Per la prima volta dal dopoguerra il futuro non viene visto dalla maggioranza in un’ottica di miglioramento della propria condizione di vita, bensì come uno spettro carico d’incertezze e di precarietà.
Questa è la vera crisi e non è costituita da numeri e percentuali ma da persone, con le loro vite e la loro dignità.

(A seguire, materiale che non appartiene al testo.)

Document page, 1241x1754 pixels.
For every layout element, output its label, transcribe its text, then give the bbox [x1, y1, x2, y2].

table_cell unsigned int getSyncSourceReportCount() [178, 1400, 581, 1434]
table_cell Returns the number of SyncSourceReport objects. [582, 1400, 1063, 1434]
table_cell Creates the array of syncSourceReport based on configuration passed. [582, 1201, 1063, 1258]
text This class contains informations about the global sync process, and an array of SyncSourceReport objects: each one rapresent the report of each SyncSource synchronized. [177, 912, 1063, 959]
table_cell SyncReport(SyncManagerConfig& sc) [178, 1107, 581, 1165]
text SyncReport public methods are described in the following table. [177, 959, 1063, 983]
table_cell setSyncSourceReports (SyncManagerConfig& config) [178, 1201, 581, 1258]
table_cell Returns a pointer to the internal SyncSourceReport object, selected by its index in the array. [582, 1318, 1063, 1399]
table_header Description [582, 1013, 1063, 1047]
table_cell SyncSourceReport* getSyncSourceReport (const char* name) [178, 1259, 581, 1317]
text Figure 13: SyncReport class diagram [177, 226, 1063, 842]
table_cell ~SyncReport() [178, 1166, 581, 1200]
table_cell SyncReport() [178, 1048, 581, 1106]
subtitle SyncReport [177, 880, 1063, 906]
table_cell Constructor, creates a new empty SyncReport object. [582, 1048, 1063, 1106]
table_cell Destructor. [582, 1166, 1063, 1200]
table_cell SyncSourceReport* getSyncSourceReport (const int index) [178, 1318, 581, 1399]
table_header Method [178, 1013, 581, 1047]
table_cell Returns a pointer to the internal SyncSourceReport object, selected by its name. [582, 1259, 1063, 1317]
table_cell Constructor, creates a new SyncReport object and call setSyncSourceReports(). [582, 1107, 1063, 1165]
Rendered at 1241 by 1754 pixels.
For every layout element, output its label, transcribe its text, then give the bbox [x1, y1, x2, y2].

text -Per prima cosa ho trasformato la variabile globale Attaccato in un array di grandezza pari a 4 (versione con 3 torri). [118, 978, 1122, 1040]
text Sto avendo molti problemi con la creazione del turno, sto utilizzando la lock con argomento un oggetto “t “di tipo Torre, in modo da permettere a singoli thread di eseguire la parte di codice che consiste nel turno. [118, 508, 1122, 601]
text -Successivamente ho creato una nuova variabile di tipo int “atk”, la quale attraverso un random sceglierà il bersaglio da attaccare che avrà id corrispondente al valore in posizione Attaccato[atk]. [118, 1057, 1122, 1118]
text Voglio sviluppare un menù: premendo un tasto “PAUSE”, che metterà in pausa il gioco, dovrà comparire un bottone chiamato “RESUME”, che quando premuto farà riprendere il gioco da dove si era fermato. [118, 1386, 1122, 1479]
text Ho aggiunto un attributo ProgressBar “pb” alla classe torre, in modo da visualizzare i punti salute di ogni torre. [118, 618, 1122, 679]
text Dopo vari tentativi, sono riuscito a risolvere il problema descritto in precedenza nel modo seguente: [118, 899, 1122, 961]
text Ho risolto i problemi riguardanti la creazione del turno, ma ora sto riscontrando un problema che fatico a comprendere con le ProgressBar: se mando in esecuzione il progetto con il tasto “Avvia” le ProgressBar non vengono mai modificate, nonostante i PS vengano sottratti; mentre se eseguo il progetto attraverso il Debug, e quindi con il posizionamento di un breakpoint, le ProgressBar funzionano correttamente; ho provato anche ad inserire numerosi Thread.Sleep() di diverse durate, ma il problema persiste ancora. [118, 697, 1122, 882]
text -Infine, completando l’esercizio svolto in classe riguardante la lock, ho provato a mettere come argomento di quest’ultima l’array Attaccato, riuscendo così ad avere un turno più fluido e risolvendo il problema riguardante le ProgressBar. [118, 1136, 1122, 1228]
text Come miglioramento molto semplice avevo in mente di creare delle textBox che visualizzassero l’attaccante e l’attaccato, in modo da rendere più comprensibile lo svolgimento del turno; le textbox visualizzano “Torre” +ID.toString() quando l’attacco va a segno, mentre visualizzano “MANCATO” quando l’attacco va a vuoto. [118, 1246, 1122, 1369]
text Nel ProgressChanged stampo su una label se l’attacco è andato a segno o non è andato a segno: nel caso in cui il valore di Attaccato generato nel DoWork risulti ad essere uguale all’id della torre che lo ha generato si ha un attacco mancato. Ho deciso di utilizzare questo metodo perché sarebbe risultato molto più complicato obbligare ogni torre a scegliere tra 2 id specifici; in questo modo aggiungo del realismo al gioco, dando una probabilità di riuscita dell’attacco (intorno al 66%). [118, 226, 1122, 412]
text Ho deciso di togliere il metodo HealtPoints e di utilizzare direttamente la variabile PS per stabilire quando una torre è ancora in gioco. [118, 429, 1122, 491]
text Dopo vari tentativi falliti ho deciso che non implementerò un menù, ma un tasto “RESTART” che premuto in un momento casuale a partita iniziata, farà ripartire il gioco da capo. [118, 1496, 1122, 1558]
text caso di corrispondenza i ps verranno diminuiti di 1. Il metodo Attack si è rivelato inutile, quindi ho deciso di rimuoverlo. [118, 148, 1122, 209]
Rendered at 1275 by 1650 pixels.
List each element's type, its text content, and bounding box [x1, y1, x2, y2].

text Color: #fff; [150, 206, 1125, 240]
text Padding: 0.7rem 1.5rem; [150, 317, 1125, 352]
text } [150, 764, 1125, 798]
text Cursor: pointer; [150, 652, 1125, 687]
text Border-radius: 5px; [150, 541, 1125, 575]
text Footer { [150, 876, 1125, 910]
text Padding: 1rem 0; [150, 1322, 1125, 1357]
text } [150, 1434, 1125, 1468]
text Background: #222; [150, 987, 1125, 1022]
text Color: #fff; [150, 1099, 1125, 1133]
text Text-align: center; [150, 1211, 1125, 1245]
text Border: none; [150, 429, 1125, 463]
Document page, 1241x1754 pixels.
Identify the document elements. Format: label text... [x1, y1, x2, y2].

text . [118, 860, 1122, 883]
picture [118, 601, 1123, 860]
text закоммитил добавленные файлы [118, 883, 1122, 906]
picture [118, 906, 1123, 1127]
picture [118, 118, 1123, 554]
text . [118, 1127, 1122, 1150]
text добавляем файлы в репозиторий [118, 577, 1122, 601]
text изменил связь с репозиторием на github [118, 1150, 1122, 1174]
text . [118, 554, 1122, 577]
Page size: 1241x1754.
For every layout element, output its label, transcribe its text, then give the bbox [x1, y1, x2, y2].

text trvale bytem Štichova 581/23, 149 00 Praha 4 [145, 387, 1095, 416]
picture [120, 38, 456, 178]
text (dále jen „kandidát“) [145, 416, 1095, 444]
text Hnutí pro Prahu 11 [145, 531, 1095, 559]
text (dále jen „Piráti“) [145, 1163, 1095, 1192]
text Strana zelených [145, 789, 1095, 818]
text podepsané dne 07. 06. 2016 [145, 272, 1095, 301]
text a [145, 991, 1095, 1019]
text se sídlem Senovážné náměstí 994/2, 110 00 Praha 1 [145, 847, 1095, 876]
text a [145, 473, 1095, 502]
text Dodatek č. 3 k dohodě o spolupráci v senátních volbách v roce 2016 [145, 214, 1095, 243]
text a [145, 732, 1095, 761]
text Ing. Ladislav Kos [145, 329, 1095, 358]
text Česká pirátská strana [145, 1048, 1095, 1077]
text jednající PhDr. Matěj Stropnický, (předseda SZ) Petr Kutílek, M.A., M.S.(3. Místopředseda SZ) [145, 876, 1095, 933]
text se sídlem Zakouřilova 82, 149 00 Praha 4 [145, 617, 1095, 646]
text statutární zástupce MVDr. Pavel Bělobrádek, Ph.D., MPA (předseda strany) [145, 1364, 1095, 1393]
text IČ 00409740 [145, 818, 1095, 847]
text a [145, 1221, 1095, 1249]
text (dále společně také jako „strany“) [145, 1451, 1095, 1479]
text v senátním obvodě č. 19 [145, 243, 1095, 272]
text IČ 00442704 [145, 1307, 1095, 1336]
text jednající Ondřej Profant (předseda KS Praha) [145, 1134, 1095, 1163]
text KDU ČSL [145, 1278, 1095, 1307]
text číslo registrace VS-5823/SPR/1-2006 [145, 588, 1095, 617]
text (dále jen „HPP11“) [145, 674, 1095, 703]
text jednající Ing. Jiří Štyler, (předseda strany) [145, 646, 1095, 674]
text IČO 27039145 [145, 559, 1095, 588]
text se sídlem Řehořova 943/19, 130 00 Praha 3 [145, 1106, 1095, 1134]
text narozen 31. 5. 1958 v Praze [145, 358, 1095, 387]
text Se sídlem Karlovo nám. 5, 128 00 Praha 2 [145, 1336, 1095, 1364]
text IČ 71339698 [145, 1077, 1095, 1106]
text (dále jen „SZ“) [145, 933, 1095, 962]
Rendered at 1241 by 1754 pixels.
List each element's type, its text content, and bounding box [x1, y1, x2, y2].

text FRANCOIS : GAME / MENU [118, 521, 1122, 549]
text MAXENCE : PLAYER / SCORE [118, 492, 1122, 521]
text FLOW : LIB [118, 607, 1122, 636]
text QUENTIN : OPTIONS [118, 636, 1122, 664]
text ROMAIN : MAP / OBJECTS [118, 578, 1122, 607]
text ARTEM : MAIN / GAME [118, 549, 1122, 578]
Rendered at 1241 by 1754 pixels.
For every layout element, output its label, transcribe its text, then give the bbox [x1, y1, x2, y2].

Persone che non riescono più a sopravvivere con i pochi soldi che hanno in tasca e allora si barcamenano, riducendo all’osso i consumi (a dispetto dell’ossessiva e martellante litania della pubblicità) ed indebitandosi per quanto è loro possibile.
Da questa crisi, recessione o catastrofe, comunque la si voglia chiamare, non si esce ritoccando le cifre del pil e neppure finanziando l’innovazione e la competitività industriale o i ricercatori, né attraverso il taglio dell’ Irap o la tutela dei marchi italiani d’eccellenza o una buona dose di ebete ottimismo Unieuro.
La “Ripresa” quella vera, per inseguire la quale andrebbero poste le basi fin da subito, passa necessariamente attraverso la cruna di un ago, senza che sia possibile prodursi in facili alchimie, falsi contorsionismi di aritmetica e demagogia a buon mercato.
La ripresa impone come prerogativa imprescindibile il ritorno dei redditi delle famiglie ad un potere d’acquisto tale da permettere loro di condurre una vita dignitosa ed essere inseriti nel contesto sociale come soggetti di consumo vivi e vitali.
Tale prerogativa può essere ottenuta solo e solamente attraverso una politica forte e decisa di redistribuzione dei redditi che ripristini la sicurezza economica e la capacità di spesa venute meno in questi anni per gran parte della popolazione.
Senza un intervento radicale di questo genere la situazione continuerà a degenerare, invorticandosi in una spirale perversa dove non avranno alcun peso specifico il debito, il pil o la produzione industriale di un paese ormai collassato.